_ABOUT THIS TASK_
Beginning with the line containing "505 295 12.20" and ending with the last line, repeat the records exactly.

[Collected data entries]
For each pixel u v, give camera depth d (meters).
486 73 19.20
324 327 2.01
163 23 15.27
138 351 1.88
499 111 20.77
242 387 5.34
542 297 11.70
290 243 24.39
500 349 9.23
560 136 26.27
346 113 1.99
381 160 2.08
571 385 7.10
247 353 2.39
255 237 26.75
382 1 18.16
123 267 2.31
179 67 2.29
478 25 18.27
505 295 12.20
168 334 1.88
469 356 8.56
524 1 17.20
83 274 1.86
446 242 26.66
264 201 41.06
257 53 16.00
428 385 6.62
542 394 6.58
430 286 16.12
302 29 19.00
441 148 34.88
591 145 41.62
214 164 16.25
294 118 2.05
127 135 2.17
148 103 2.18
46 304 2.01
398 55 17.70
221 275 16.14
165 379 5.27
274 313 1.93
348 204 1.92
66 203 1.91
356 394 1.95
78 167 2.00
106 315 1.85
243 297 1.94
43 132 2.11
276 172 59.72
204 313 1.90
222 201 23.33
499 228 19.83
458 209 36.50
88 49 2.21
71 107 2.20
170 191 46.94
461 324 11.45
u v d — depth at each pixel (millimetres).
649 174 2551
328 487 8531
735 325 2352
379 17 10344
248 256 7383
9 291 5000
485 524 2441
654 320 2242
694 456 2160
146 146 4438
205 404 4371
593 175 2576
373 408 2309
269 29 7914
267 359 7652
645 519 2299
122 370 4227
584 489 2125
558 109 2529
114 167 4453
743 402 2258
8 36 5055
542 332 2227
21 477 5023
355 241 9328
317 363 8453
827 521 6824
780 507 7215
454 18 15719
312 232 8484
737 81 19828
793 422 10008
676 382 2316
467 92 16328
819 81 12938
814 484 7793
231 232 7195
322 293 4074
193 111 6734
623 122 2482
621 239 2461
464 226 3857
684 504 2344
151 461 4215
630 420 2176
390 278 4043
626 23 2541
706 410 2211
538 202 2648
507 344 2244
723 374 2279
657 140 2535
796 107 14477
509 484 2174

_RESULT BELOW_
505 295 12.20
168 334 1.88
469 356 8.56
524 1 17.20
83 274 1.86
446 242 26.66
264 201 41.06
257 53 16.00
428 385 6.62
542 394 6.58
430 286 16.12
302 29 19.00
441 148 34.88
591 145 41.62
214 164 16.25
294 118 2.05
127 135 2.17
148 103 2.18
46 304 2.01
398 55 17.70
221 275 16.14
165 379 5.27
274 313 1.93
348 204 1.92
66 203 1.91
356 394 1.95
78 167 2.00
106 315 1.85
243 297 1.94
43 132 2.11
276 172 59.72
204 313 1.90
222 201 23.33
499 228 19.83
458 209 36.50
88 49 2.21
71 107 2.20
170 191 46.94
461 324 11.45
u v d — depth at each pixel (millimetres).
649 174 2551
328 487 8531
735 325 2352
379 17 10344
248 256 7383
9 291 5000
485 524 2441
654 320 2242
694 456 2160
146 146 4438
205 404 4371
593 175 2576
373 408 2309
269 29 7914
267 359 7652
645 519 2299
122 370 4227
584 489 2125
558 109 2529
114 167 4453
743 402 2258
8 36 5055
542 332 2227
21 477 5023
355 241 9328
317 363 8453
827 521 6824
780 507 7215
454 18 15719
312 232 8484
737 81 19828
793 422 10008
676 382 2316
467 92 16328
819 81 12938
814 484 7793
231 232 7195
322 293 4074
193 111 6734
623 122 2482
621 239 2461
464 226 3857
684 504 2344
151 461 4215
630 420 2176
390 278 4043
626 23 2541
706 410 2211
538 202 2648
507 344 2244
723 374 2279
657 140 2535
796 107 14477
509 484 2174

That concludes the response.